_WHAT IS NEEDED_.
Quote the lines below word for word, leaving out the pictures.
•••••
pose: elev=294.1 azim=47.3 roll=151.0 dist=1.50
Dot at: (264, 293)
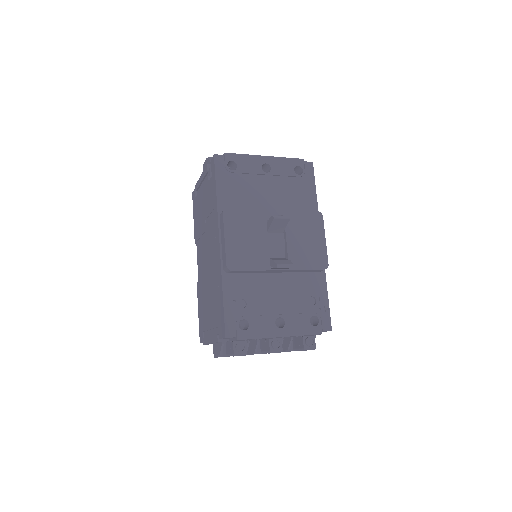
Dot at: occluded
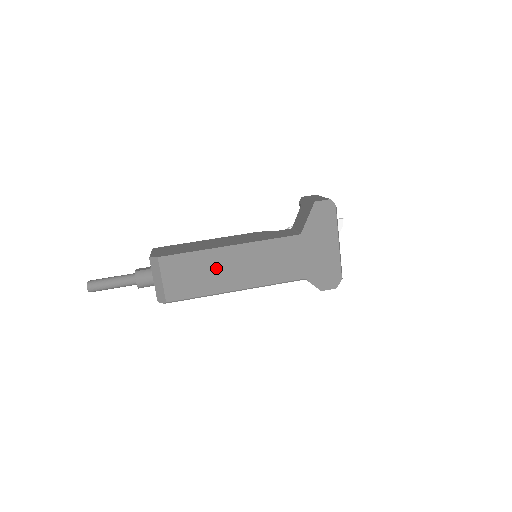
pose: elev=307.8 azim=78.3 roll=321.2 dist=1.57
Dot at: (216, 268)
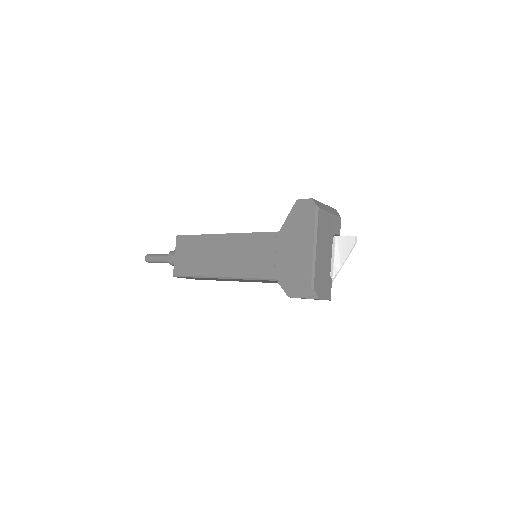
Dot at: (210, 252)
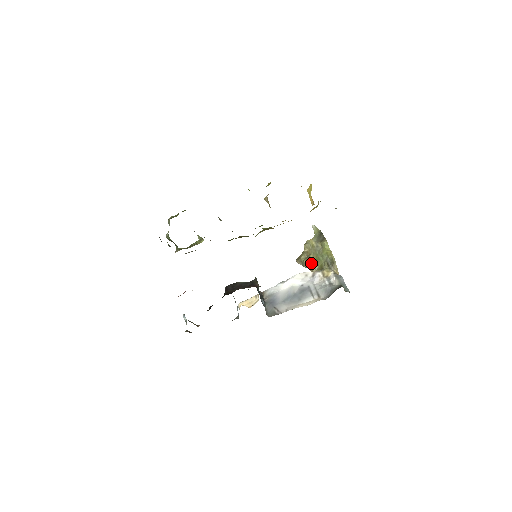
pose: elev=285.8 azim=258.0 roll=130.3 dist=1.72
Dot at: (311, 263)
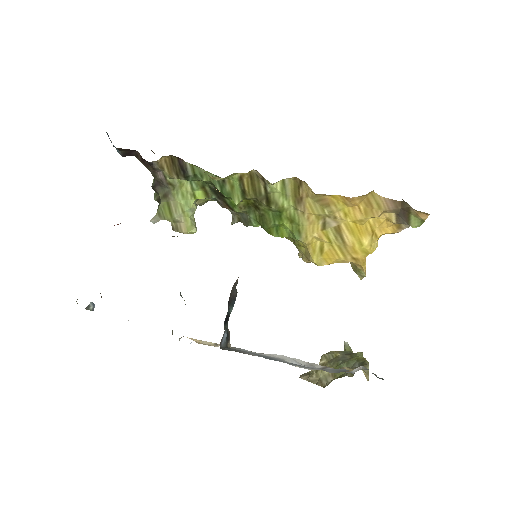
Dot at: (324, 373)
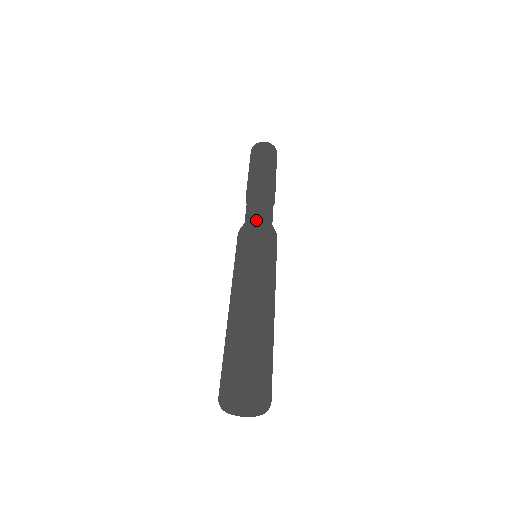
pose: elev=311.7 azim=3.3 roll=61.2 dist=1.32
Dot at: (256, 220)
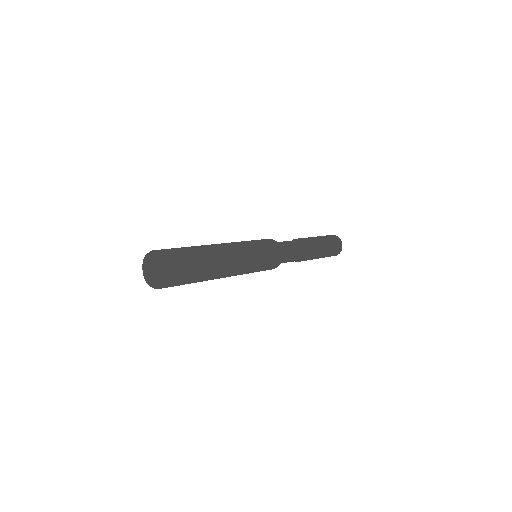
Dot at: occluded
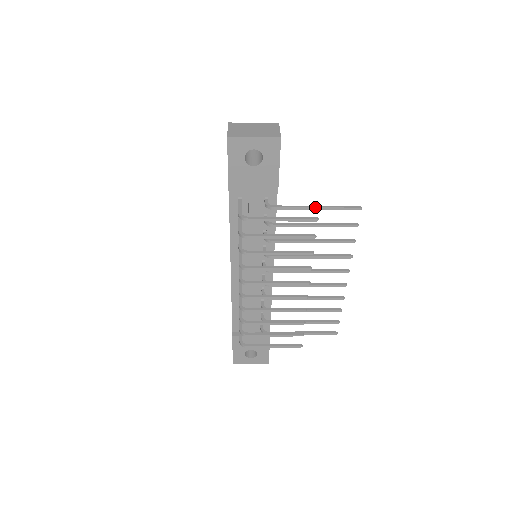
•••••
_RESULT OF THE EXERCISE_.
pose: elev=294.1 azim=47.3 roll=151.0 dist=1.50
Dot at: (264, 293)
Dot at: occluded
pose: elev=307.8 azim=78.3 roll=321.2 dist=1.57
Dot at: (216, 268)
Dot at: (210, 252)
pose: elev=285.8 azim=258.0 roll=130.3 dist=1.72
Dot at: (311, 263)
Dot at: (324, 373)
pose: elev=311.7 azim=3.3 roll=61.2 dist=1.32
Dot at: (256, 220)
Dot at: occluded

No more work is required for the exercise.